- What you are asked to do
Across the listing below, count the lines with "mirror" in them. Write nothing but the number.

######

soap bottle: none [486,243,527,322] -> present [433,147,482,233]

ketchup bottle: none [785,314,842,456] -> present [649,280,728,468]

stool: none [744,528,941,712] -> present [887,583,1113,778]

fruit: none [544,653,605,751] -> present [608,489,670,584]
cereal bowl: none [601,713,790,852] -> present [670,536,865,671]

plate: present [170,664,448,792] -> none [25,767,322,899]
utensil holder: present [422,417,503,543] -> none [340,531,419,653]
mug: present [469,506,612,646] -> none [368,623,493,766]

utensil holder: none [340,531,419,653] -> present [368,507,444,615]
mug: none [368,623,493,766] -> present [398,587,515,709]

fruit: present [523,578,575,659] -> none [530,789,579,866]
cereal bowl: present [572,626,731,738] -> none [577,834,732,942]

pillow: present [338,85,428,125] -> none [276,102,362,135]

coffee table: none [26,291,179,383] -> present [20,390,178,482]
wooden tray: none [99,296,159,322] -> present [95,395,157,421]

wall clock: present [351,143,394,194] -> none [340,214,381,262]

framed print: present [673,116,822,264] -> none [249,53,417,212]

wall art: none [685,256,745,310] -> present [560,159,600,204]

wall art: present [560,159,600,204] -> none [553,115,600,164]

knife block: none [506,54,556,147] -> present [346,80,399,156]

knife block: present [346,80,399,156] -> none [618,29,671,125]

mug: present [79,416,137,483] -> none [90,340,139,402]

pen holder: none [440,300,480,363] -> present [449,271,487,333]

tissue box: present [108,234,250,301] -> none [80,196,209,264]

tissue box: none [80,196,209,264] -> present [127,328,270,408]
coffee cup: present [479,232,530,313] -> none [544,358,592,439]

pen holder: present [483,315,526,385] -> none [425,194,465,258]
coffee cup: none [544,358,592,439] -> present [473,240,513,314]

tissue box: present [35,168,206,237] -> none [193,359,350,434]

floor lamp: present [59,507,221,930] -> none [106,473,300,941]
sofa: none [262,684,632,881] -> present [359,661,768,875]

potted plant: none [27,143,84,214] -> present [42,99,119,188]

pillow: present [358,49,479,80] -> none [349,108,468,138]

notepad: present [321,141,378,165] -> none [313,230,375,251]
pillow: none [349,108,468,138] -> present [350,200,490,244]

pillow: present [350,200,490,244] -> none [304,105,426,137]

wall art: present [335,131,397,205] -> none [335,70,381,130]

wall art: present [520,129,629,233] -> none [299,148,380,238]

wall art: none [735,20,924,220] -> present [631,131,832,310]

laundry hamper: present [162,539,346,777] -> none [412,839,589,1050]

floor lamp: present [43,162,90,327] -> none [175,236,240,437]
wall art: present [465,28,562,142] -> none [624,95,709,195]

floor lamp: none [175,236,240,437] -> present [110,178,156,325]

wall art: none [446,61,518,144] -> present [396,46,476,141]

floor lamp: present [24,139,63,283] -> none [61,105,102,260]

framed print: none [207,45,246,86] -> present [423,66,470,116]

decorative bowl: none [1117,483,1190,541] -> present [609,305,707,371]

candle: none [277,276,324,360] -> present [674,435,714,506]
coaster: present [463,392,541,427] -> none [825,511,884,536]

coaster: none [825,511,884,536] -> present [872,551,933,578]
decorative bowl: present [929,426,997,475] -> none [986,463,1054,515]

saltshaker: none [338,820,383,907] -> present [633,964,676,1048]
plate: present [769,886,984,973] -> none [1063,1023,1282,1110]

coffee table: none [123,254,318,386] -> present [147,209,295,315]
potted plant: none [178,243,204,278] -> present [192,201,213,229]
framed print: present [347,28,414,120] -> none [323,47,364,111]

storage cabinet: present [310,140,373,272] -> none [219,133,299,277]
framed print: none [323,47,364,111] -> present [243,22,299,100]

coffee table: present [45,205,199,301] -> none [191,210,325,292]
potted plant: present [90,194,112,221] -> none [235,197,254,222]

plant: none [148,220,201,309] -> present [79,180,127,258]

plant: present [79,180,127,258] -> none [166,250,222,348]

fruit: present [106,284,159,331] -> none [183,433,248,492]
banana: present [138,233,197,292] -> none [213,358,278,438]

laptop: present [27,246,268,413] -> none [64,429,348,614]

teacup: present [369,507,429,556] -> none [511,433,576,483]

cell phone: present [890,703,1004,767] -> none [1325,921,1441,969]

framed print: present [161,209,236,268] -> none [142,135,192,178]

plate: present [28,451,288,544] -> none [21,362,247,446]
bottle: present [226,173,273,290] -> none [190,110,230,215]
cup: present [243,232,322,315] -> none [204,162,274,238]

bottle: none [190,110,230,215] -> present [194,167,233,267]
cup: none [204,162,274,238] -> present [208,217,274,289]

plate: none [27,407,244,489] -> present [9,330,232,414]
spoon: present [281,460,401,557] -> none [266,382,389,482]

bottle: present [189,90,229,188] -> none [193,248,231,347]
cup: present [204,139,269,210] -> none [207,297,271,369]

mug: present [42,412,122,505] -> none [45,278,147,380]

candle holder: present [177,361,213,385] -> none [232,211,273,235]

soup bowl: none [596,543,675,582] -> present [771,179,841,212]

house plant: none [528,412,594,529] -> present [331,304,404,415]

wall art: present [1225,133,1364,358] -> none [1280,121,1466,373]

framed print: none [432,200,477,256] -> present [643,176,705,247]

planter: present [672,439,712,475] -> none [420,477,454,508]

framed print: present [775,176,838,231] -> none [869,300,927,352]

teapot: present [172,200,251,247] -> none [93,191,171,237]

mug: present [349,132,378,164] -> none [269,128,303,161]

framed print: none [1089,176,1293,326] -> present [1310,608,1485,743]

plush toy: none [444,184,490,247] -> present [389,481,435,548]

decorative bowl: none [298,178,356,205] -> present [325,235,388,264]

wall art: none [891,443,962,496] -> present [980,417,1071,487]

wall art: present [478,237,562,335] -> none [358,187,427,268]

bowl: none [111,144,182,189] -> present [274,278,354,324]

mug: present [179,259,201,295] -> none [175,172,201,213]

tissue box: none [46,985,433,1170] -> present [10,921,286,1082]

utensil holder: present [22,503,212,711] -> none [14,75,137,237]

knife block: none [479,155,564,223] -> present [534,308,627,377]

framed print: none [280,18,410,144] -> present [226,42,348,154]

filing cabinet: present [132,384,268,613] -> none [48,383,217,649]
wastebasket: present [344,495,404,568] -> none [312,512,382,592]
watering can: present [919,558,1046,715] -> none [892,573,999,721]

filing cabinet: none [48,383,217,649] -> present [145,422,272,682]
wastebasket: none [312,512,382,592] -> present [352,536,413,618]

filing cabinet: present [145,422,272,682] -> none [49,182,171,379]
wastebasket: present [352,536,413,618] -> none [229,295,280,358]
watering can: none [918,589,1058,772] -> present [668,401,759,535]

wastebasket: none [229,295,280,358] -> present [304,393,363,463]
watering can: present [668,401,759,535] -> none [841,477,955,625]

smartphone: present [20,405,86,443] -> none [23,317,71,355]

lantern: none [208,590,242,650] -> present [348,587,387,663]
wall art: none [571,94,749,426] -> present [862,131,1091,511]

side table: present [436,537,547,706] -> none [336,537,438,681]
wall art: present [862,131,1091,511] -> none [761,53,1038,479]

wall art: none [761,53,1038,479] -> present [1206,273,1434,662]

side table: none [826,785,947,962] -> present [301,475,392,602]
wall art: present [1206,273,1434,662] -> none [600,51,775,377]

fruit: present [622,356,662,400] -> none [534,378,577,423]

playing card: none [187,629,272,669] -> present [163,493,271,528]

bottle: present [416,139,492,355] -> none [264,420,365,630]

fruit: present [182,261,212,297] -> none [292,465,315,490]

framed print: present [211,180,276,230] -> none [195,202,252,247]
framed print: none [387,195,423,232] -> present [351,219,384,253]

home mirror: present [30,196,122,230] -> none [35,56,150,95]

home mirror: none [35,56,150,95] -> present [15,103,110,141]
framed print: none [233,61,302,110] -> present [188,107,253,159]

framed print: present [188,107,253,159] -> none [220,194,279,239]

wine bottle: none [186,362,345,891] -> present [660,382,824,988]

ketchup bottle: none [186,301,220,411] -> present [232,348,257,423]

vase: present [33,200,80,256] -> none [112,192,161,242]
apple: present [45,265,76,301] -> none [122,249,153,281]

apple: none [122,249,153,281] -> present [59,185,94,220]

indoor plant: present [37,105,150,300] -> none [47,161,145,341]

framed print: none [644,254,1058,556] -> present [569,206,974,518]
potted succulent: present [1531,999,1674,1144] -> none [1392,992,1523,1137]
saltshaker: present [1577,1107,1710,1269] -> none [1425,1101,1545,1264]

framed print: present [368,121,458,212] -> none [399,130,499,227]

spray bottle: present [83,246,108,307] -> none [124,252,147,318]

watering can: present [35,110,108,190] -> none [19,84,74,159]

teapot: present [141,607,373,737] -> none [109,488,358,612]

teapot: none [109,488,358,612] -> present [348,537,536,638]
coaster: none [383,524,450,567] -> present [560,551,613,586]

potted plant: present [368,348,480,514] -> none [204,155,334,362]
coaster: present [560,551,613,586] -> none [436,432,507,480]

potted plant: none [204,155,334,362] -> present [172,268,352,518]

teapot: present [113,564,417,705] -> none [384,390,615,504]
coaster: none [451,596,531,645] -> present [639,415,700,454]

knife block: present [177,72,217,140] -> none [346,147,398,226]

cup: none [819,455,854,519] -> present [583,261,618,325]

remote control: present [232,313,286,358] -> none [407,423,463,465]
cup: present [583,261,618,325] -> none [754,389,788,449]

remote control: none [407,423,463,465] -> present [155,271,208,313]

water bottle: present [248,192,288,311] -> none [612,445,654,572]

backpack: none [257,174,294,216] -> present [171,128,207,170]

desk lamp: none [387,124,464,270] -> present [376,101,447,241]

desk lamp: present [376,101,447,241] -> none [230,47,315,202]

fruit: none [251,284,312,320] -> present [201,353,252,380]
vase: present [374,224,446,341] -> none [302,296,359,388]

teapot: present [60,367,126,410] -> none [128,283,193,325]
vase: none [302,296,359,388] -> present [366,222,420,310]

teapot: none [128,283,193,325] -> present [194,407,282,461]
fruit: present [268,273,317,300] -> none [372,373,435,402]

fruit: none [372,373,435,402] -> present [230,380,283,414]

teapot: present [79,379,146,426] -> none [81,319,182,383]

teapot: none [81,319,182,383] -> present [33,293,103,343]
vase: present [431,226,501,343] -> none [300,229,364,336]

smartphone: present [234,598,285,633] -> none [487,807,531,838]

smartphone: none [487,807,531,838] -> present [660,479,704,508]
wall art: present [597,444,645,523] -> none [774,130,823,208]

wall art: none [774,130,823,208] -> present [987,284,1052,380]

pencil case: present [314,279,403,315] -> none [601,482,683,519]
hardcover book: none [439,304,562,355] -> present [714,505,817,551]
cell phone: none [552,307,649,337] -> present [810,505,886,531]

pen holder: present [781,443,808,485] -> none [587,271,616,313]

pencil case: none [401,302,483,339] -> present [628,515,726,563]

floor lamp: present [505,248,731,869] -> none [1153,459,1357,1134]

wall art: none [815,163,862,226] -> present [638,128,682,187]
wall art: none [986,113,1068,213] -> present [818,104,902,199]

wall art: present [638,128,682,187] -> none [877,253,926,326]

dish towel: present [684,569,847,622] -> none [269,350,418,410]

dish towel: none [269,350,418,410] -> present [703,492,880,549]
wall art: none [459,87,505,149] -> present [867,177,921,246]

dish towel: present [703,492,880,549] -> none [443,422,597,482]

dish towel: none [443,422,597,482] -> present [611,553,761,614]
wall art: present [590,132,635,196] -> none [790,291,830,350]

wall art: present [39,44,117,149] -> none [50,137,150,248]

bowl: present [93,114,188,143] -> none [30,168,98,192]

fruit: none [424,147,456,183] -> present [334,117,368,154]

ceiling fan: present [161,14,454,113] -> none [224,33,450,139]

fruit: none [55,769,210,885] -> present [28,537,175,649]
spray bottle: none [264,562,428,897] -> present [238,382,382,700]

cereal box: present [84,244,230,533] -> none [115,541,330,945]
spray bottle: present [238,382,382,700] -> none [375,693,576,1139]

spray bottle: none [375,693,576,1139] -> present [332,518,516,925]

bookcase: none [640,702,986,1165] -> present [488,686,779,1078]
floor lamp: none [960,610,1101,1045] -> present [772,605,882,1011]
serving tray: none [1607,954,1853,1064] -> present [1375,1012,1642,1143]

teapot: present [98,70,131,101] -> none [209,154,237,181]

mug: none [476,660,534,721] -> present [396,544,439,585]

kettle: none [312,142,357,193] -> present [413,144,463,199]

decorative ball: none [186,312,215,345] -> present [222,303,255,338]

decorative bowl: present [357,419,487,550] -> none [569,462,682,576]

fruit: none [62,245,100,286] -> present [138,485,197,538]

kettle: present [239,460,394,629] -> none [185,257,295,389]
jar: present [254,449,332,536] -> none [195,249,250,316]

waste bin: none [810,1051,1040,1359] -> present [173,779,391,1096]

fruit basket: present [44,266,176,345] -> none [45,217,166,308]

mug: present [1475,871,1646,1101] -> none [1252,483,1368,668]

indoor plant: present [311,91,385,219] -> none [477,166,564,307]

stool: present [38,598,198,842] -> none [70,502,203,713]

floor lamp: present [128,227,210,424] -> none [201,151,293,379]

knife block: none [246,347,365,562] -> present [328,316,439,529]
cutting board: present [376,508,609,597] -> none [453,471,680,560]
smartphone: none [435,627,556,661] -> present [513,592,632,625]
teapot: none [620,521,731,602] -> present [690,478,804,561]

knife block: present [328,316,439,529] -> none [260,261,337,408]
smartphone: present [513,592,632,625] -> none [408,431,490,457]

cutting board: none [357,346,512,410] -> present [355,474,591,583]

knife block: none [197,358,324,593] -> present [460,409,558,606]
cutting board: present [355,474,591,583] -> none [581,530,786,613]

######

- Answer for this exercise
2